Product implication: Set non-functional requirements alongside accuracy: p95 latency, max cost per successful task, and peak-load behavior. Test these early; they are harder to retrofit than UI.

Success criteria must include failure modes, not only happy paths

Users will encounter:

  • Low-confidence outputs.
  • Hallucinated specifics.
  • Toxic or off-brand language.
  • Tool-call errors in agentic setups.

Your product should define what happens in each case: suppression, fallback, human routing, safe defaults, and clear messaging.

Product implication: Add failure UX to your PRDs the same way you specify empty states. “What does the user see when the model is uncertain?” is not an edge case; it is the center of trustworthy design.

Working with ML engineers: what to ask

Ask questions that respect their craft and sharpen decisions:

  • Data: What labels do we trust? Where is leakage risk? What slice of data is underrepresented?
  • Baseline: What is the simplest model or non-ML baseline—and how much better must we be to justify complexity?
  • Eval: What datasets represent production? How do we prevent overfitting to demo sets?
  • Robustness: What inputs break us—adversarial, multilingual, long context, noisy OCR?
  • Serving: What happens at 10x traffic? What degrades first?

What to trust

Trust their read on feasibility timelines when grounded in data access and compute realities. Trust their instinct on where shortcuts create brittle systems. Trust them when they say a request is underspecified—because in ML, vague requirements often hide impossible expectations.

What to challenge

Challenge claims that skip baselines. Challenge demos without held-out evaluation. Challenge accuracy numbers without segment breakdowns. Challenge launches without monitoring. Challenge “we can fine-tune that away” without a plan and budget.

Your skepticism is not obstruction; it is quality bar enforcement expressed in product language.

Product management still owns the narrative—especially with AI

Engineers can quantify tradeoffs; you still decide what bet the organization makes and how it is explained to users. That includes setting honest expectations in marketing copy, in-product disclaimers, and sales enablement.

Product implication: Align externally visible promises with internal eval results. The gap between marketing superlatives and lived experience is where trust dies.

Cross-functional rituals matter more, not less

Design, content design, legal, support, and sales should see realistic outputs before launch—not curated winners. The earlier they see failure, the better the guardrails.

Product implication: Schedule red team sessions with messy inputs. If the room is uncomfortable, you are doing it right.

Documentation is not bureaucracy when the system is statistical

Runbooks for incidents, model cards or lightweight model documentation, and clear ownership for retraining are how teams survive the Tuesday when quality drops and nobody knows why.

You do not need enterprise ceremony. You do need shared truth: what shipped, what data it was trained on, what metrics justified launch, and how to roll back.

Product implication: Ask for a single source of truth link set that new engineers can read in an hour. If onboarding relies on tribal memory, your bus factor is one vacation away from an outage.

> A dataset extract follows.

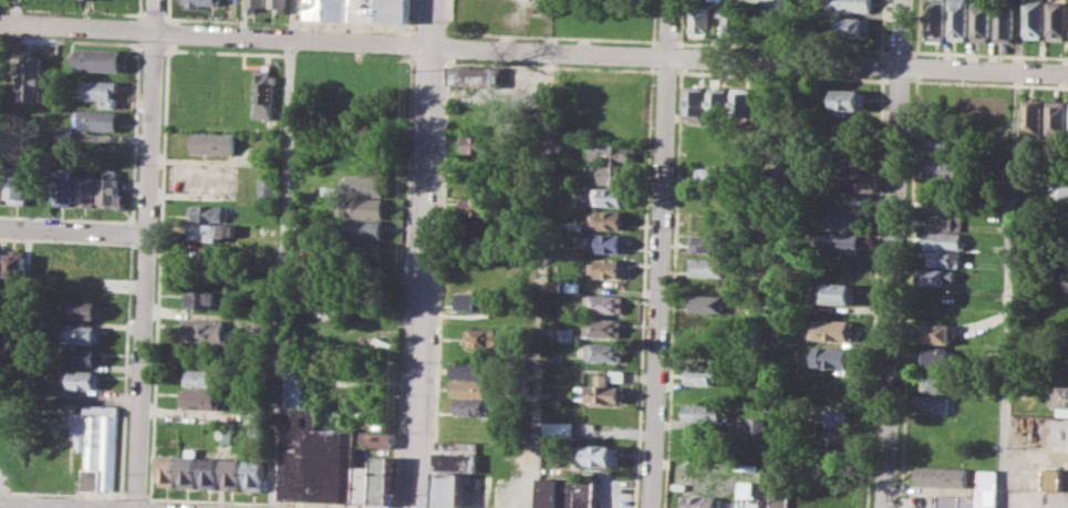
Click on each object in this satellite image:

You are shipping a system, not a model

The durable product is: model + data + prompts + tools + UX + monitoring + policy + operations. PMs who fixate on the model alone ship fragile experiences.

If this series did its job, you can now move across the stack with confidence: fundamentals, opportunity selection, data readiness, and delivery discipline. The next step is practice—run a small assessment on a real initiative on your roadmap this week, with your team, using the language you now share.